Friday, January 7, 2011

Twins, more or less



When is a twin not a twin - at least in the usual sense?
  1. When the mother decides that two twins are too many and reduces her pregnancy to one. Pregnancy reduction, as it is euphemistically known, is usually reserved in cases of triplets or greater, whose gestation would jeopardize their lives and those of the mother. But it is becoming more common - and increasingly questioned as ethically dubious - to selectively reduce one of a pair of twins because of the convenience rather than the medical need. A fertility doctor notes that abortion in North America is not limited by the reason for the procedure. In this recent case, an unnamed Toronto couple put off their decision to have children until they were in their 40s. A year after the birth of a son, an ultrasound revealed that the woman was 7 weeks pregnant with twins. She explains, "It came as a complete shock....We’re both career people. If we were going to have three children two years apart, someone else was going to be raising our kids....All of a sudden our lives as we know them and as we like to lead them, are not going to happen....I’m absolutely sure I did the right thing....I had read some online forums, people were speaking of grieving, feeling a sense of loss. I didn’t feel any of that. Not that I’m a cruel, bitter person....I just didn’t feel I would be able to care for [twins] in a way that I wanted to.
  2. When the twins have different fathers. Last month, a woman in Poland joined a small group of women to have given birth to twins by 2 different men, a condition known as heteropaternal superfecundation. The result of an extramarital affair, the situation ended in divorce, as it did last year for the parents of twins born 3 years earlier in Turkey and in 2007 for a couple in China. An even more drastic case in Istanbul left twins of different fathers born in 2006 wards of the state. Willem Stuart stayed with his wife Wilma when he learned that he was the father of only one of their twins born in 1993, the other the product of a mix-up at their in vitro fertilization clinic in the Netherlands. And in Texas, Mia Washington's partner James Harrison stood by her when he learned in 2009 that he was the father of only one of their 11-month-old twins Justin and Jordan (2nd image) and that it was not the fault of the lab.

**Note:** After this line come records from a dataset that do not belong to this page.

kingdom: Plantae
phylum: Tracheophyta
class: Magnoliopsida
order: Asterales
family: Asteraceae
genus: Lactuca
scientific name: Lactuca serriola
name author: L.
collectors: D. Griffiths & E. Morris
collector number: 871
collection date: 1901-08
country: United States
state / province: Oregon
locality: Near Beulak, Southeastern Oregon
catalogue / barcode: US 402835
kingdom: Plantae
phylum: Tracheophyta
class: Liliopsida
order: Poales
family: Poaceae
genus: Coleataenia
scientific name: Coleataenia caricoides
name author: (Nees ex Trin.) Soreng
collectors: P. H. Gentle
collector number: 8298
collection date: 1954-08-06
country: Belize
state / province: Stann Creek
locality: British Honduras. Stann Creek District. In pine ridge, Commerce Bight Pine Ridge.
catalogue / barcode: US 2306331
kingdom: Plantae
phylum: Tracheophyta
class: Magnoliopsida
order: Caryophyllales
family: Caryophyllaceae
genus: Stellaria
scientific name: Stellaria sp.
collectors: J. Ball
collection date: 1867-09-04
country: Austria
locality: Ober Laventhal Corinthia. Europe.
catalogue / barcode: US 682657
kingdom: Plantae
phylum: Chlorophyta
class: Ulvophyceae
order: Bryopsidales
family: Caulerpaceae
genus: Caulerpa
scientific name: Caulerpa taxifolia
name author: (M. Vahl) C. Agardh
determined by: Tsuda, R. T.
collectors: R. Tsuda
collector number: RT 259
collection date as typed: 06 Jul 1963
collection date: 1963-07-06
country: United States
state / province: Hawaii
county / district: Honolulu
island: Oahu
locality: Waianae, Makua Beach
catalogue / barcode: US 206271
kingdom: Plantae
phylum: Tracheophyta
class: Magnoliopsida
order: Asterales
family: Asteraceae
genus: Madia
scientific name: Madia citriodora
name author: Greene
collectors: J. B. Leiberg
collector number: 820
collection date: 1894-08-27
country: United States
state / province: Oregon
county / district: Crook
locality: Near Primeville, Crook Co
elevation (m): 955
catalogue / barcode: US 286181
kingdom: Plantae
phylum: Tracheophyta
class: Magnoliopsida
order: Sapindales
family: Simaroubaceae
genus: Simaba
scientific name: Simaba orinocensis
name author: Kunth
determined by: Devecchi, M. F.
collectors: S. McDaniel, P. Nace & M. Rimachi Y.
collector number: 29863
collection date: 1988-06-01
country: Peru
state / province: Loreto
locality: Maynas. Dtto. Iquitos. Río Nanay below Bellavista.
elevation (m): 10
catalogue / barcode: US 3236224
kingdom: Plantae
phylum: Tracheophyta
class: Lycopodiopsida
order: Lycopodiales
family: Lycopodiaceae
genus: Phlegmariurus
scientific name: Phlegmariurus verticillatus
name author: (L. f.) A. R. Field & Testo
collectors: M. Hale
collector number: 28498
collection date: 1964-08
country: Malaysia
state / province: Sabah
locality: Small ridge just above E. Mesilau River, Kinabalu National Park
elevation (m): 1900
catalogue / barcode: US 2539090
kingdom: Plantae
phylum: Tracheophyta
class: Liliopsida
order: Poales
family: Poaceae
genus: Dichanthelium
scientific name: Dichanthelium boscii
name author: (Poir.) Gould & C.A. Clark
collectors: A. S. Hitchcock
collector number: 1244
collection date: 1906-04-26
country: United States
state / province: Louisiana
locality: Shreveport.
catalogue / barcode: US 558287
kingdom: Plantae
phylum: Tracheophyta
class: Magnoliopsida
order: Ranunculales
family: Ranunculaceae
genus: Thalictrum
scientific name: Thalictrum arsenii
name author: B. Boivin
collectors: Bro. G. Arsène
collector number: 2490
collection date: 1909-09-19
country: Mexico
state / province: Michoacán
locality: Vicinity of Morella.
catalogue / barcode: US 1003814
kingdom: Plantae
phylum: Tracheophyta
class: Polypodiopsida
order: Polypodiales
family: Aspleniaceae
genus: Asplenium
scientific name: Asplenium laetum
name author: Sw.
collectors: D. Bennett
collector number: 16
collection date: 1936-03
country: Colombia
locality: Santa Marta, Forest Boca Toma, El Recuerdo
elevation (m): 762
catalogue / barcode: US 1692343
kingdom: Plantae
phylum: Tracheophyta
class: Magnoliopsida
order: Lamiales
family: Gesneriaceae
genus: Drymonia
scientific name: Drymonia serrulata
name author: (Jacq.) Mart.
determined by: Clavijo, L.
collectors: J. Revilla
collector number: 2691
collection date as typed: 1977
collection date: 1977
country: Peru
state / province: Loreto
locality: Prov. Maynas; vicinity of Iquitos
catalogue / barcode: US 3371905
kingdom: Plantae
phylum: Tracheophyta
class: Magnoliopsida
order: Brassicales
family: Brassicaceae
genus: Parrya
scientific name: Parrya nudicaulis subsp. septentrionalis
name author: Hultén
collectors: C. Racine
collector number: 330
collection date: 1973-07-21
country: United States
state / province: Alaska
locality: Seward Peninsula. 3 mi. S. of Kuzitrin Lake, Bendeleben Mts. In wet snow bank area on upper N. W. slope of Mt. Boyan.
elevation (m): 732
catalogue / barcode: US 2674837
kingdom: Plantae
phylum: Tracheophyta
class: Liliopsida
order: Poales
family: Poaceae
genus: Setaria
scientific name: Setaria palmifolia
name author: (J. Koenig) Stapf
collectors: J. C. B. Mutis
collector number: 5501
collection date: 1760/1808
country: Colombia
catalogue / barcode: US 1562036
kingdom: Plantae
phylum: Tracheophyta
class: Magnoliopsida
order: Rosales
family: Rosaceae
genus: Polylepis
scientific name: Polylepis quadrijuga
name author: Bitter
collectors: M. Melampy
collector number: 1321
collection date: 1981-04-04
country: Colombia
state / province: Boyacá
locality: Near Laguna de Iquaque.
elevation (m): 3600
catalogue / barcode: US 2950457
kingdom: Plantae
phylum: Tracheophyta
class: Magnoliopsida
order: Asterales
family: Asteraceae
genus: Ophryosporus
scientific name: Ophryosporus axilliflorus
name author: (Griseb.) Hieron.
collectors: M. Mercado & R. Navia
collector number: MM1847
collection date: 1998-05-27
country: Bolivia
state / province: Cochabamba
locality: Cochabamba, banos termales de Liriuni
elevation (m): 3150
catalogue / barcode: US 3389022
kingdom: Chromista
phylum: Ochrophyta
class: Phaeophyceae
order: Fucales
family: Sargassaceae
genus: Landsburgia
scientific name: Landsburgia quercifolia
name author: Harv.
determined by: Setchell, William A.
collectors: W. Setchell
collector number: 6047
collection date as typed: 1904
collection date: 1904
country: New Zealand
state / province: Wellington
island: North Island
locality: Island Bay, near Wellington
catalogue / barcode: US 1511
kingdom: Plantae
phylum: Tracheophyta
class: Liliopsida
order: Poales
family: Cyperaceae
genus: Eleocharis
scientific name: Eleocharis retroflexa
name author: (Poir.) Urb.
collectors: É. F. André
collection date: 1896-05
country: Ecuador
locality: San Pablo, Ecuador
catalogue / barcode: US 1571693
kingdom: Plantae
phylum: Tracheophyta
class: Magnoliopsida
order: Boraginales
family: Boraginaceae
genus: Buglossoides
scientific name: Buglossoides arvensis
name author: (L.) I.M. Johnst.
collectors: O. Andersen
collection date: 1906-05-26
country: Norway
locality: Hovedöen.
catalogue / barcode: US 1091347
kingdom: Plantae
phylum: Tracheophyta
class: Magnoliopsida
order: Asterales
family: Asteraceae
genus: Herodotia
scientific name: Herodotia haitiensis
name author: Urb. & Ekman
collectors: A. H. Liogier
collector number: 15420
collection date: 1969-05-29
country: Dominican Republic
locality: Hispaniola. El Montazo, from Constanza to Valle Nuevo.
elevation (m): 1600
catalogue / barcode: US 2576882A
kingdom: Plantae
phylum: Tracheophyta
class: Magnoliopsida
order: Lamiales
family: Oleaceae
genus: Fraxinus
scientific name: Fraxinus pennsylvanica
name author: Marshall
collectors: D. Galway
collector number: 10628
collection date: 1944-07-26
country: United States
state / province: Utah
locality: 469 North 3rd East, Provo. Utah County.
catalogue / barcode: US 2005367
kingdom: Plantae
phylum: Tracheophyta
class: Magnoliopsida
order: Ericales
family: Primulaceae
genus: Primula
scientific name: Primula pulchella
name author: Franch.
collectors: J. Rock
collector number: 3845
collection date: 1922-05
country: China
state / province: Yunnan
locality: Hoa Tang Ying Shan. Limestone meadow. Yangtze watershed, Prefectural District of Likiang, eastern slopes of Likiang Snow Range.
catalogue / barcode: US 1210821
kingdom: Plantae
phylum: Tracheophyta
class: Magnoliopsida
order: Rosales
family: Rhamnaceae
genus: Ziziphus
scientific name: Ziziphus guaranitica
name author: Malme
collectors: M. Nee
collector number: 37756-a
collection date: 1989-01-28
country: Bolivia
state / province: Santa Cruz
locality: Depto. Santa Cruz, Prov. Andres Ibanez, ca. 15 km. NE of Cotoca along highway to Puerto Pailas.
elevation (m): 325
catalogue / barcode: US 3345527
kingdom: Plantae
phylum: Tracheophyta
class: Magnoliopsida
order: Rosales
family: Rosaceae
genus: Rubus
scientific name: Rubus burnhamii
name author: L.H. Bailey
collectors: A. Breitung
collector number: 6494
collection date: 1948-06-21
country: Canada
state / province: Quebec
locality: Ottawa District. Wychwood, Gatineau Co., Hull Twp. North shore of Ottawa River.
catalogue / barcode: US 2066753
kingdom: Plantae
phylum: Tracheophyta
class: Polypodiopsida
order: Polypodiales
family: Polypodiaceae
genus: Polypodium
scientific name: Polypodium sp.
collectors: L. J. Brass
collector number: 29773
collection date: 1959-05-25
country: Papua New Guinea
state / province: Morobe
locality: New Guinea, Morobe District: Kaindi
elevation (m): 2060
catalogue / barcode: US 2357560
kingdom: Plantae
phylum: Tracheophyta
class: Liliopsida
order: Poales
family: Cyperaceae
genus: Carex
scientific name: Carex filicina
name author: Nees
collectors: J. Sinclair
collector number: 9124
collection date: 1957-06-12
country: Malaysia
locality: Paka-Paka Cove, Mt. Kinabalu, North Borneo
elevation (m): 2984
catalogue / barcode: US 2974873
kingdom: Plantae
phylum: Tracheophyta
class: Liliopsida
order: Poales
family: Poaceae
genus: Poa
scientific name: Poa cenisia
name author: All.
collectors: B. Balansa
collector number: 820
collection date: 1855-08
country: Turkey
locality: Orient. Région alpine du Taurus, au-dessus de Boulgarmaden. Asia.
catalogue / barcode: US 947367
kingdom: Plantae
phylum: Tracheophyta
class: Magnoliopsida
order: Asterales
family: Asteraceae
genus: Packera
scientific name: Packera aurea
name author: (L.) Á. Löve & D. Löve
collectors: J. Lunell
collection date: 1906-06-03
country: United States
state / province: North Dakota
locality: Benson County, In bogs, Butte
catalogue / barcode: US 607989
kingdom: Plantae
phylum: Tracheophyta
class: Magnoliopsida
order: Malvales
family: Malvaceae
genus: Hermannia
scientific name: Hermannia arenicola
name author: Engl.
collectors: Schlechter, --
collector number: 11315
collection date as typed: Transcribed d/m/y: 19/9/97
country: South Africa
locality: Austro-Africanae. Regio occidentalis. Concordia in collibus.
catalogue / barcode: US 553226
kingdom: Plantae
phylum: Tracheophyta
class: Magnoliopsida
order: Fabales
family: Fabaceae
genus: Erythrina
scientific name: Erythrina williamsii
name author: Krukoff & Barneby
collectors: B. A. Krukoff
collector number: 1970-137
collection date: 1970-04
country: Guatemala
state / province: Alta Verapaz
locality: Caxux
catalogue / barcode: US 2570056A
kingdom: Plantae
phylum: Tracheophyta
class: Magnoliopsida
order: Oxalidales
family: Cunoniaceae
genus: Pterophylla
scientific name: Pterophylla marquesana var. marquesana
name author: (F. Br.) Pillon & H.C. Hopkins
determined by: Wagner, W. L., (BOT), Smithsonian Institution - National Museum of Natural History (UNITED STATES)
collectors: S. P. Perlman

  3. When a triplet is born 11 years after the birth of her twin sisters. How, you ask? Because their mother had endometriosis and polycystic ovaries which reduced her chances of pregnancy, so doctors harvested 24 eggs. They fertilized 14 of them in a single day with the sperm of her husband Adrian, but implanted only 2 in 1998, resulting in the birth of Bethony and Megand Shepherd. When they decided to have another child recently, one of the frozen embryos was implanted and resulted in the birth of Ryleigh (pictured with her sisters at 3 months in the 1st image). Mrs. Shepherd explains, “It seemed strange to think that we were using embryos that we had stored all those years ago, that were conceived at the same time as the girls. We knew that if we had another baby it would in effect be the girls’ triplet as they were all conceived at the same time. We didn’t know if it would work, and we agreed that we would just have one go with one embryo and if it didn’t work we wouldn’t try again. It was one last chance, and if it was meant to be, then it would happen. The girls are thrilled to have a sister – and they know that she was conceived at the same time that they were, but has been in the freezer. She’s a really happy baby and has got a really good appetite – it’s as though she’s making up for lost time.”